Friday, October 19, 2012

Richmond Hill- a history lens

Twice a year I am blessed to join the Spiritual Life Team for the Southeastern District for a group retreat at Richmond Hill, Richmond, Va.  Richmond Hill is an ecumenical Christian community located in the historic monastery of the Sisters of the Visitation of Monte Maria on Church Hill in the center of Richmond. The mission of the community is to pray and work for the transformation of the metropolitan city.

A brief history gives added depth to the experience of staying here -- even if it is just 24 hours.

The land was deeded by King James to William Byrd of Westover
 who commissioned Col. William May to lay out a city on Richmond Hill in 1737.

Resting spot in the Gardens

This land lay largely undeveloped until Richmond 
was declared the capital of Virginia in 1779.
 Col. Richard Adams built an attractive mansion overlooking
 the James River and the Shockoe Valley in the mid 1780's.
 It quickly became a center of activity and guests included
 George Mason, Thomas Jefferson and Robert E. Lee. 
 William Taylor purchased the house in 1859
 and added extensive renovations. 
Richard Wilkins bought it in 1860
 as he moved to Richmond to educate his children.
  His son watched the destruction of Richmond
 from the cupola during the Civil War. 
 Soon after the war, the Wilkins family
 sold the Richmond Hill mansion to the Catholic Bishop.
The sisters of the Visitation came to the house in 1866, 
following the destruction of the city of Richmond.

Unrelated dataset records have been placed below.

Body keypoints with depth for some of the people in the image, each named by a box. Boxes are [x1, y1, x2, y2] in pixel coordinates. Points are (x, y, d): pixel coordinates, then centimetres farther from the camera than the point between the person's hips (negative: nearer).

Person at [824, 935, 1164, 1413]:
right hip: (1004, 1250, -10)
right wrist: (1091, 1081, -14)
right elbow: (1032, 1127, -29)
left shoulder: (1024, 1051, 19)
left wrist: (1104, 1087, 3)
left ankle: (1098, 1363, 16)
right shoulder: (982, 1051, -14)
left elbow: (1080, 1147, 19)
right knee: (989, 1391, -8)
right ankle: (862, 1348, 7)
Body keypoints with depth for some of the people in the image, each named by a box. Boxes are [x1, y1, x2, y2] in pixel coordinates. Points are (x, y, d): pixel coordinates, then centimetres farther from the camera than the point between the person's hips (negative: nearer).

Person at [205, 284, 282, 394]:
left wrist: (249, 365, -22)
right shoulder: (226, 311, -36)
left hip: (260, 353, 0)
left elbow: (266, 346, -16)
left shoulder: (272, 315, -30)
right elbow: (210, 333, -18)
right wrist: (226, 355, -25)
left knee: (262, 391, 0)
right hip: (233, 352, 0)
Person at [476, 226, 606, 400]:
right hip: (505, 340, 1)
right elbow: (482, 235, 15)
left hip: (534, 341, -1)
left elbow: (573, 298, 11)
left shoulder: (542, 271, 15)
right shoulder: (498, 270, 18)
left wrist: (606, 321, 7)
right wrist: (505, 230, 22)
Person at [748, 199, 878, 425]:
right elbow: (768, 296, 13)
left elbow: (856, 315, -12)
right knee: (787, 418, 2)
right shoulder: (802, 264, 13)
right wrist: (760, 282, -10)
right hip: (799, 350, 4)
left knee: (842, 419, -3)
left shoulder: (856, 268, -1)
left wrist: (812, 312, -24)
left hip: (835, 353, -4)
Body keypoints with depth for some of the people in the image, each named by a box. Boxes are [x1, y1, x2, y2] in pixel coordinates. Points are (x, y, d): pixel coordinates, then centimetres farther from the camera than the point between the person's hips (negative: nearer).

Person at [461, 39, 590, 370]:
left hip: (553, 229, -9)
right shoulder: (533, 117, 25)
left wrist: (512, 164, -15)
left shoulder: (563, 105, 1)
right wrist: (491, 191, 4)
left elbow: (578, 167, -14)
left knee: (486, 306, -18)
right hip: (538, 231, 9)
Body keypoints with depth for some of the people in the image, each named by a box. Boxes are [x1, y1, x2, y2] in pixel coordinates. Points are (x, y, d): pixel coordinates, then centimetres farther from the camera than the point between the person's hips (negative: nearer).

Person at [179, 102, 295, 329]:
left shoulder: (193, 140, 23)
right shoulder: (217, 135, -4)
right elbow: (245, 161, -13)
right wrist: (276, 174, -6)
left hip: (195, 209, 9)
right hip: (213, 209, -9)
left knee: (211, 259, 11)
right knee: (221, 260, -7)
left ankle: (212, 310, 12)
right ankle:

Watering Cans for the Gardener
Garden Views

 It became a school for girls
 and they inaugurated daily prayer for the city
 and the needs of its citizens.
The school prospered
 and a new chapel was built in 1894.

The Chapel

Chapel Windows at Richmond Hill

Glorious windows

A restoration completed in 2004 brought back the gold leaf
and the verse from Psalm 127 gives purpose to the sacred space.
"Unless the Lord watches over the city, the watchman keeps vigil in vain."

 Soon after, in 1900 a new wall was gifted to enclose the grounds
 of the monastery and the school. 
A new dormitory was built and sometime in 1928 or 1929,
 the Adams Mansion was taken down.
 ( a part of the complex but not the
 Adams- Taylor house that remains there)

 Soon after this, the school was closed.
  A new dormitory building became the space for the sisters
 to fully engage in the contemplative live of prayer and work.
 The original cupola was removed in 1955
 following a lightning strike at nearby Trinity Methodist.

The old monastery fell in maintenance and repair problems.
The sisters moved to a new site in Rockville, MD.
 No developers wanted the site.

A non-profit group was formed in 1986
 to raise money and purchase Richmond Hill. 
In answer to their prayers, 
the group was able to purchased Richmond Hill in Nov. 1987.
 It opened it in Fall 1989.
 The turn of the century brought renewed concerns
 for using the space in modern ways.
  Work was begun in 2004 on an $8 million renovation. 
The cupola was restored.
 A bookstore, elevator and a large meeting room were added.

This week as I moved from chapel, to garden, to dormitory - 
I think a hush of history followed my footsteps

 and brought a quiet whisper to my spirit. 
And I marked the spot.

history source-
a brief history of Richmond HIll
 by Benjamin P. Campbell.- Dec. 2007.